俺とクロの違いといえば、黒子くらいだった。
クロには右目の横に黒子がある。
近づかなければ見えないほど小さなものだけれど、本当にそれくらいした見た目には大して差がなかった。
「世界には、自分に似た人間が三人いると聞いたことがありますが……ここまで似ているのは、奇跡と言ってもいいくらいですね」
ガイルは俺たちのこの出会いを、奇跡と呼んだ。
俺もそう思った。
姉と数ヶ月前に生まれた弟とは、血を分けた兄弟だというのに、ここまで似ていない。
生き別れた双子の兄弟と再会したような、そんな感覚だった。
「もう一緒に遊んでも大丈夫か?」
「ええ、問題ないでしょう」
すっかり健康になったクロと、俺は本当によく遊んだ。
クロとは不思議なことに、食べ物の好みや服の好みも似ている。
ガイルは、クロを俺の影武者として育てるつもりでいたらしいが、俺にとってクロは親友だった。
同じものを見て、食べて、学んで……
離宮の中庭の東屋の天井……————あの美しいステンドグラスを俺の隣で一緒に見上げていたのは、クロだった。

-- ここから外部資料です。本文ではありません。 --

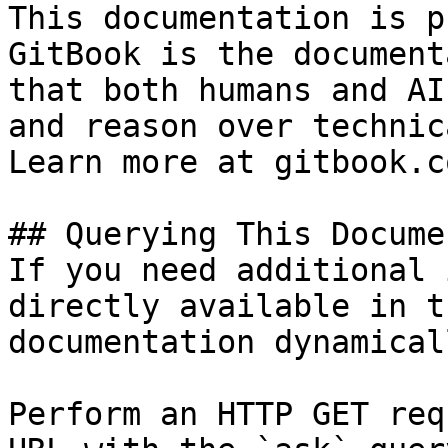
This documentation is p
GitBook is the document
that both humans and AI
and reason over technic
Learn more at gitbook.co
## Querying This Docume
If you need additional 
directly available in t
documentation dynamical
Perform an HTTP GET req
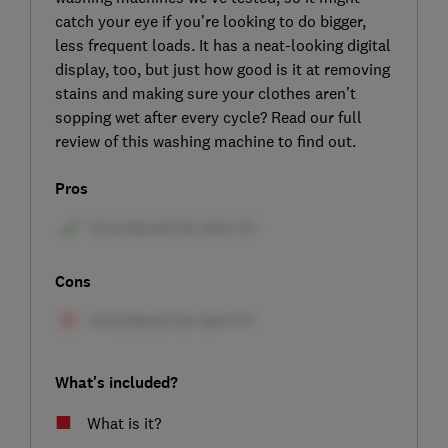
catch your eye if you’re looking to do bigger,
less frequent loads. It has a neat-looking digital
display, too, but just how good is it at removing
stains and making sure your clothes aren’t
sopping wet after every cycle? Read our full
review of this washing machine to find out.
Pros
Cons
What's included?
What is it?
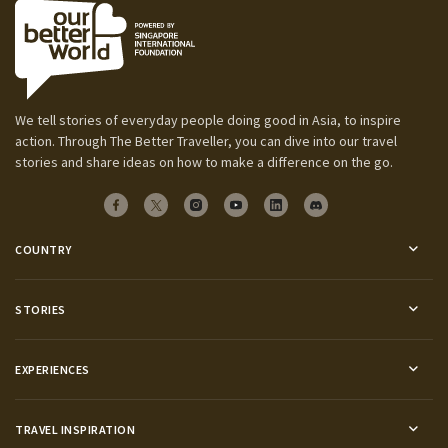
We tell stories of everyday people doing good in Asia, to inspire
action. Through The Better Traveller, you can dive into our travel
stories and share ideas on how to make a difference on the go.
COUNTRY
STORIES
EXPERIENCES
TRAVEL INSPIRATION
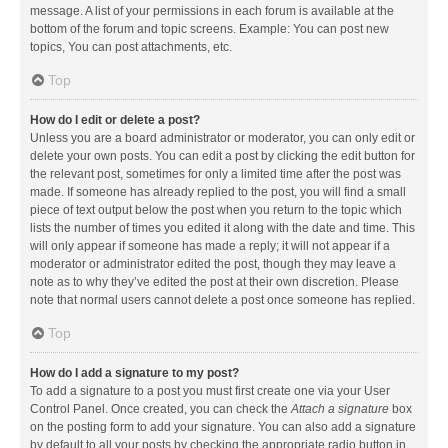
message. A list of your permissions in each forum is available at the
bottom of the forum and topic screens. Example: You can post new
topics, You can post attachments, etc.
Top
How do I edit or delete a post?
Unless you are a board administrator or moderator, you can only edit or
delete your own posts. You can edit a post by clicking the edit button for
the relevant post, sometimes for only a limited time after the post was
made. If someone has already replied to the post, you will find a small
piece of text output below the post when you return to the topic which
lists the number of times you edited it along with the date and time. This
will only appear if someone has made a reply; it will not appear if a
moderator or administrator edited the post, though they may leave a
note as to why they’ve edited the post at their own discretion. Please
note that normal users cannot delete a post once someone has replied.
Top
How do I add a signature to my post?
To add a signature to a post you must first create one via your User
Control Panel. Once created, you can check the
Attach a signature
box
on the posting form to add your signature. You can also add a signature
by default to all your posts by checking the appropriate radio button in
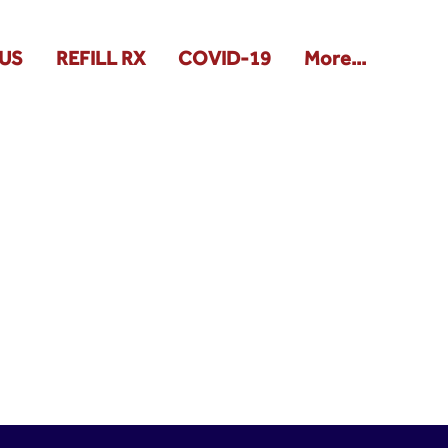
US
REFILL RX
COVID-19
More...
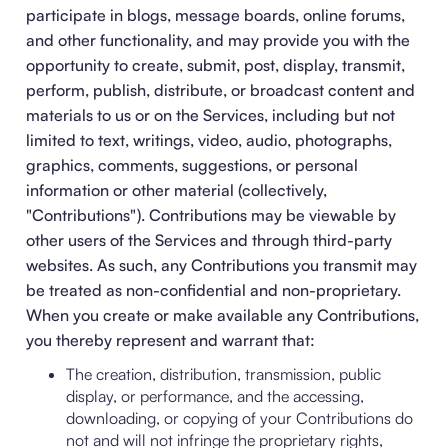
participate in blogs, message boards, online forums,
and other functionality, and may provide you with the
opportunity to create, submit, post, display, transmit,
perform, publish, distribute, or broadcast content and
materials to us or on the Services, including but not
limited to text, writings, video, audio, photographs,
graphics, comments, suggestions, or personal
information or other material (collectively,
"Contributions"). Contributions may be viewable by
other users of the Services and through third-party
websites. As such, any Contributions you transmit may
be treated as non-confidential and non-proprietary.
When you create or make available any Contributions,
you thereby represent and warrant that:
The creation, distribution, transmission, public
display, or performance, and the accessing,
downloading, or copying of your Contributions do
not and will not infringe the proprietary rights,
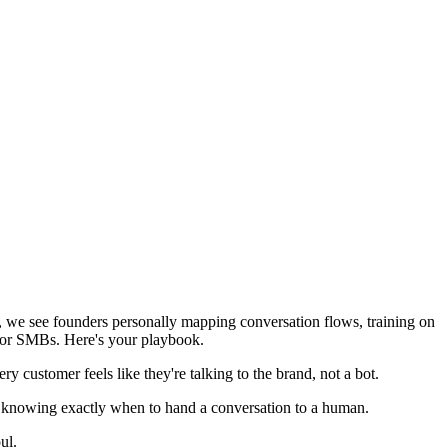
nt, we see founders personally mapping conversation flows, training on
 for SMBs. Here's your playbook.
y customer feels like they're talking to the brand, not a bot.
d knowing exactly when to hand a conversation to a human.
ul.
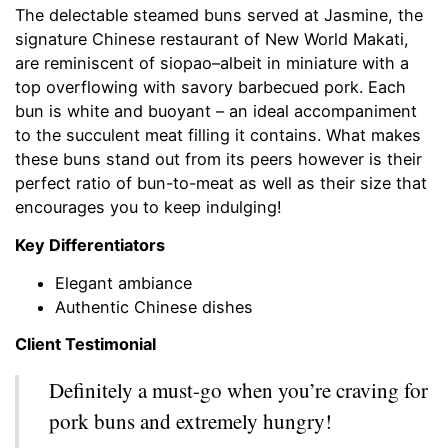
The delectable steamed buns served at Jasmine, the
signature Chinese restaurant of New World Makati,
are reminiscent of siopao–albeit in miniature with a
top overflowing with savory barbecued pork. Each
bun is white and buoyant – an ideal accompaniment
to the succulent meat filling it contains. What makes
these buns stand out from its peers however is their
perfect ratio of bun-to-meat as well as their size that
encourages you to keep indulging!
Key Differentiators
Elegant ambiance
Authentic Chinese dishes
Client Testimonial
Definitely a must-go when you’re craving for
pork buns and extremely hungry!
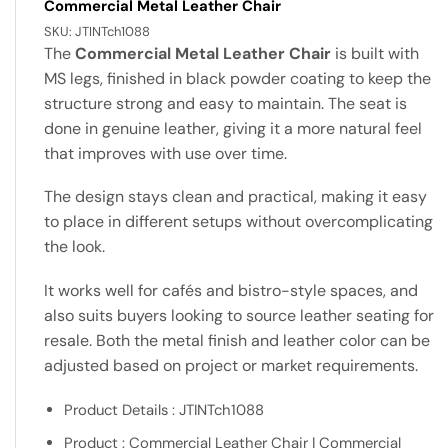
Commercial Metal Leather Chair
SKU:
JTINTch1088
The
Commercial Metal Leather Chair
is built with
MS legs, finished in black powder coating to keep the
structure strong and easy to maintain. The seat is
done in genuine leather, giving it a more natural feel
that improves with use over time.
The design stays clean and practical, making it easy
to place in different setups without overcomplicating
the look.
It works well for cafés and bistro-style spaces, and
also suits buyers looking to source leather seating for
resale. Both the metal finish and leather color can be
adjusted based on project or market requirements.
Product Details : JTINTch1088
Product : Commercial Leather Chair | Commercial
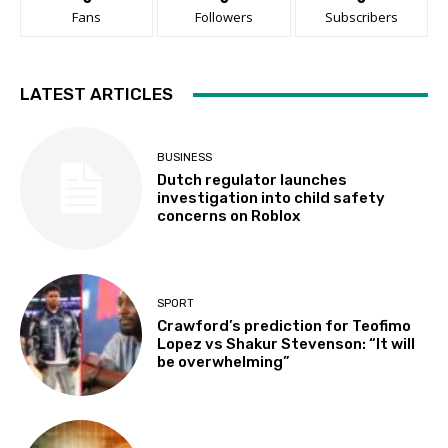
Fans
Followers
Subscribers
LATEST ARTICLES
BUSINESS
Dutch regulator launches
investigation into child safety
concerns on Roblox
SPORT
Crawford’s prediction for Teofimo
Lopez vs Shakur Stevenson: “It will
be overwhelming”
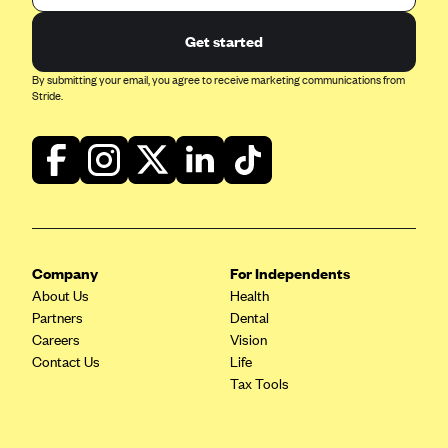
Get started
By submitting your email, you agree to receive marketing communications from
Stride.
Company
For Independents
About Us
Health
Partners
Dental
Careers
Vision
Contact Us
Life
Tax Tools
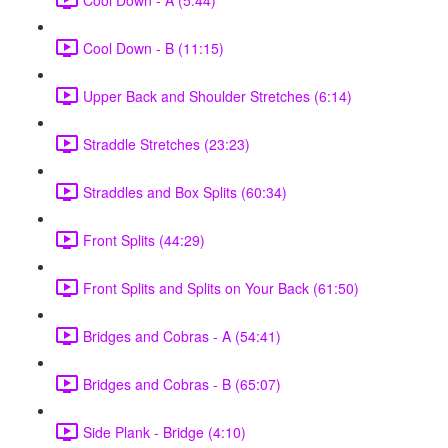
Cool Down - B (11:15)
Upper Back and Shoulder Stretches (6:14)
Straddle Stretches (23:23)
Straddles and Box Splits (60:34)
Front Splits (44:29)
Front Splits and Splits on Your Back (61:50)
Bridges and Cobras - A (54:41)
Bridges and Cobras - B (65:07)
Side Plank - Bridge (4:10)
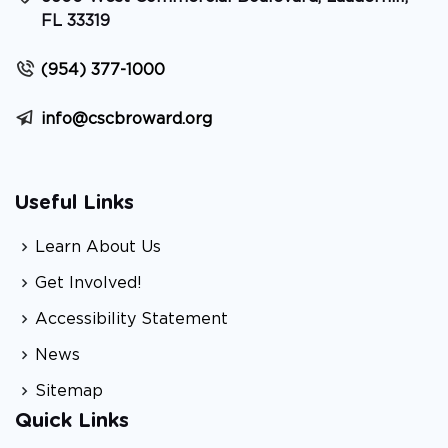
FL 33319
(954) 377-1000
info@cscbroward.org
Useful Links
Learn About Us
Get Involved!
Accessibility Statement
News
Sitemap
Quick Links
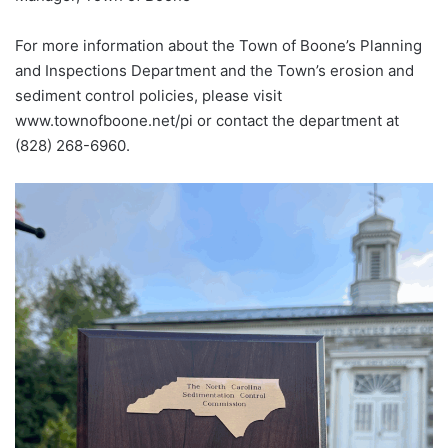
For more information about the Town of Boone’s Planning
and Inspections Department and the Town’s erosion and
sediment control policies, please visit
www.townofboone.net/pi or contact the department at
(828) 268-6960.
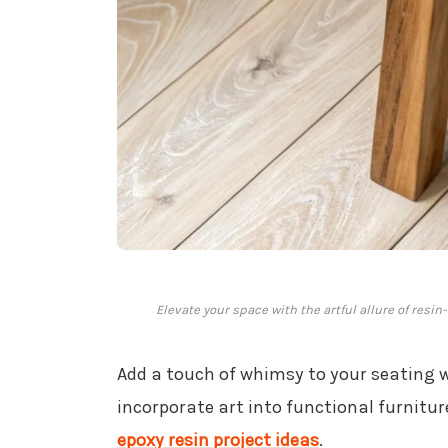
Elevate your space with the artful allure of res
Add a touch of whimsy to your seating 
incorporate art into functional furnitu
epoxy resin project ideas
.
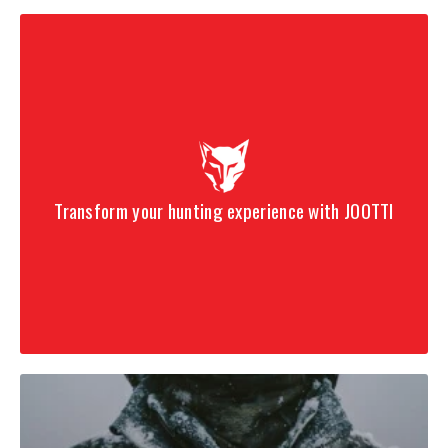
Transform your hunting experience with JOOTTI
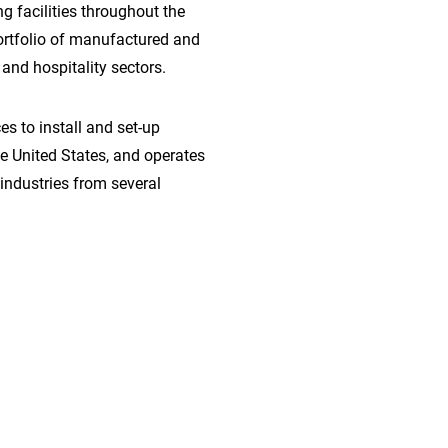
 facilities throughout the
ortfolio of manufactured and
and hospitality sectors.
s to install and set-up
the United States, and operates
industries from several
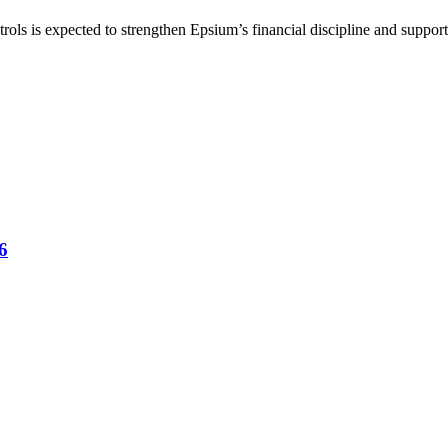
rols is expected to strengthen Epsium’s financial discipline and suppor
6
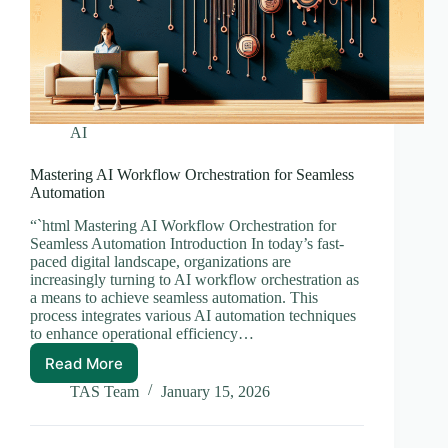
AI
Mastering AI Workflow Orchestration for Seamless
Automation
“`html Mastering AI Workflow Orchestration for
Seamless Automation Introduction In today’s fast-
paced digital landscape, organizations are
increasingly turning to AI workflow orchestration as
a means to achieve seamless automation. This
process integrates various AI automation techniques
to enhance operational efficiency…
Read More
Mastering
AI
TAS Team
January 15, 2026
Workflow
Orchestration
for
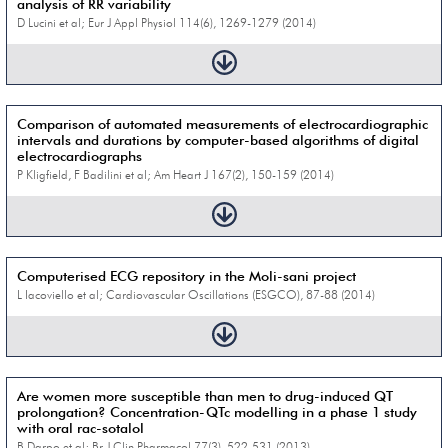
analysis of RR variability
D Lucini et al; Eur J Appl Physiol 114(6), 1269-1279 (2014)
Comparison of automated measurements of electrocardiographic
intervals and durations by computer-based algorithms of digital
electrocardiographs
P Kligfield, F Badilini et al; Am Heart J 167(2), 150-159 (2014)
Computerised ECG repository in the Moli-sani project
L Iacoviello et al; Cardiovascular Oscillations (ESGCO), 87-88 (2014)
Are women more susceptible than men to drug-induced QT
prolongation? Concentration-QTc modelling in a phase 1 study
with oral rac-sotalol
B Darpo et al; Br J Clin Pharmacol 77(3), 522-531 (2013)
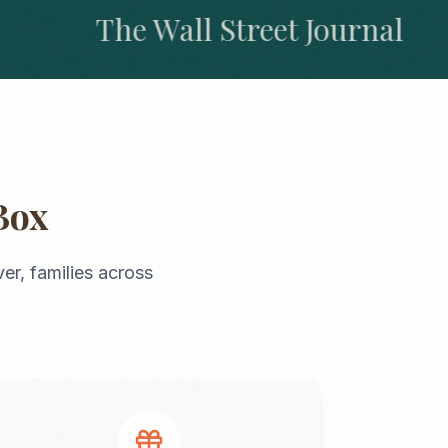
The Wall Street Journal
Box
er
, families across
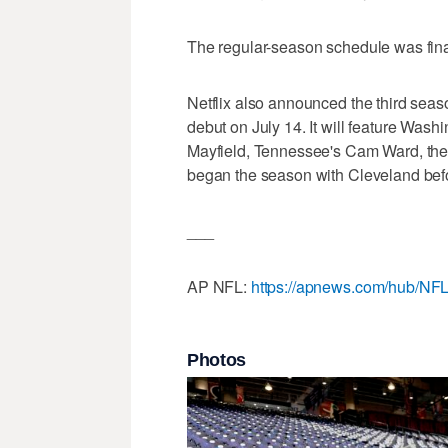
The regular-season schedule was fin
Netflix also announced the third sea
debut on July 14. It will feature Was
Mayfield, Tennessee's Cam Ward, the 
began the season with Cleveland befo
___
AP NFL:
https://apnews.com/hub/NF
Photos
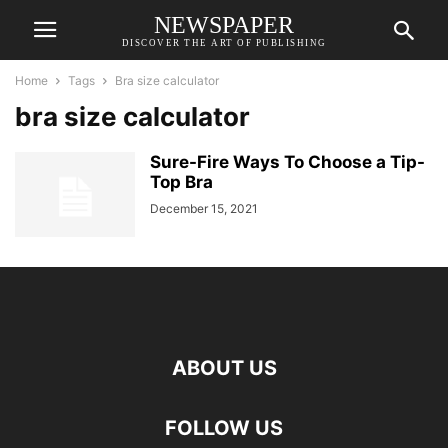
NEWSPAPER
DISCOVER THE ART OF PUBLISHING
Home
Tags
Bra size calculator
bra size calculator
Sure-Fire Ways To Choose a Tip-
Top Bra
December 15, 2021
ABOUT US
FOLLOW US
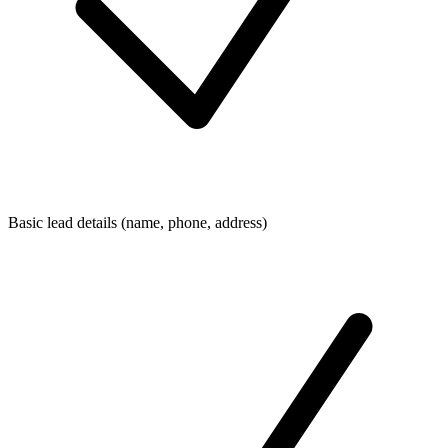
Basic lead details (name, phone, address)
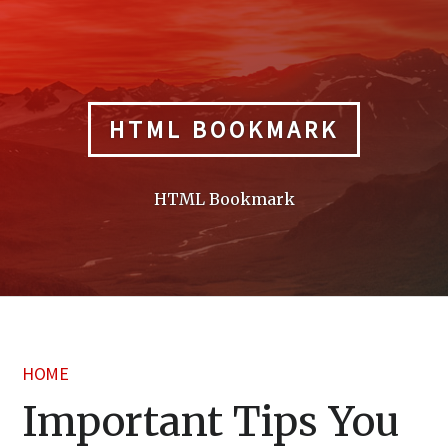
Skip
to
content
HTML BOOKMARK
HTML Bookmark
HOME
Important Tips You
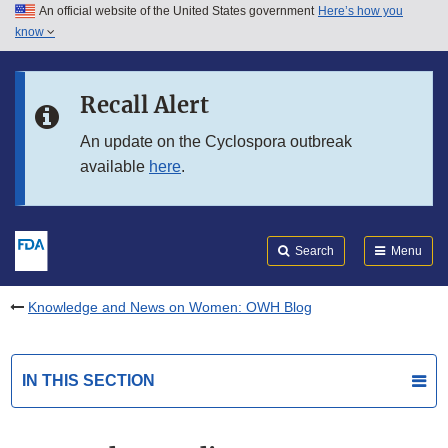
An official website of the United States government
Here’s how you
Skip to main content
know
Search
Submit
FDA
Skip to FDA Search
Recall Alert
Skip to in this section menu
An update on the Cyclospora outbreak
available
here
.
Skip to footer links
Search
Menu
Knowledge and News on Women: OWH Blog
IN THIS SECTION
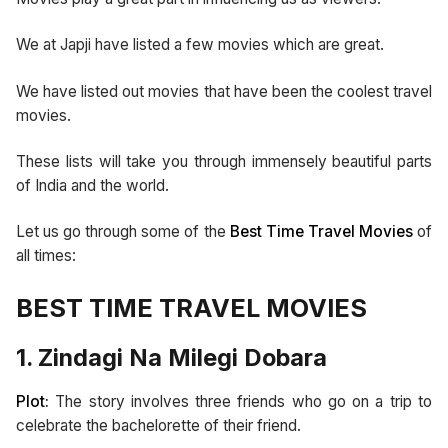
We at Japji have listed a few movies which are great.
We have listed out movies that have been the coolest travel
movies.
These lists will take you through immensely beautiful parts
of India and the world.
Let us go through some of the
Best Time Travel Movies
of
all times:
BEST TIME TRAVEL MOVIES
1. Zindagi Na Milegi Dobara
Plot:
The story involves three friends who go on a trip to
celebrate the bachelorette of their friend.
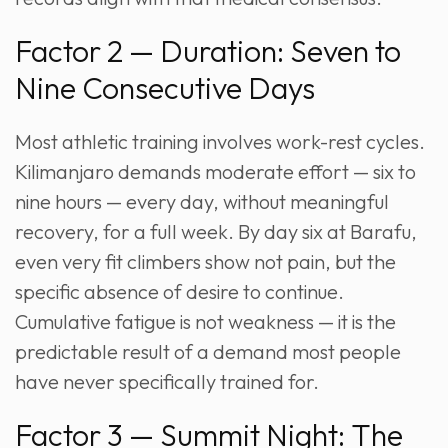
Factor 2 — Duration: Seven to
Nine Consecutive Days
Most athletic training involves work-rest cycles.
Kilimanjaro demands moderate effort — six to
nine hours — every day, without meaningful
recovery, for a full week. By day six at Barafu,
even very fit climbers show not pain, but the
specific absence of desire to continue.
Cumulative fatigue is not weakness — it is the
predictable result of a demand most people
have never specifically trained for.
Factor 3 — Summit Night: The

反対側からベンチの上に寝転んで、互いの頭をぶつけて……
二人とも痛いと涙目になって……
俺たちはずっと一緒で、なんでも話し合う仲になっていた。
そして俺は成長するにつれて、体が丈夫になっていき皇太子としての公務を少しずつ始めるようになった。
十七歳の時、姉の結婚式で思わず号泣してしまった話や、そこで出会った女の子に恋をした話。
十八歳の時、その女の子にこっぴどくフラれた情けない話。
十九歳の時、甥っ子が生まれたが、全く姉さんに似ていなくてがっかりした話。
大人になり、一緒にいない日が増えても、俺は離宮に戻る度クロにそれまであったことを全て話して、クロは楽しそうに俺の話を聞いていた。
クロも俺の体調が悪い時は代わりに公務で地方に出向き、そこで起きた珍しい話をよく俺に聞かせてくれたものだ。
それが、どこで、どう間違えたのか、どこからおかしくなっていたのか、今考えても、俺にはわからない。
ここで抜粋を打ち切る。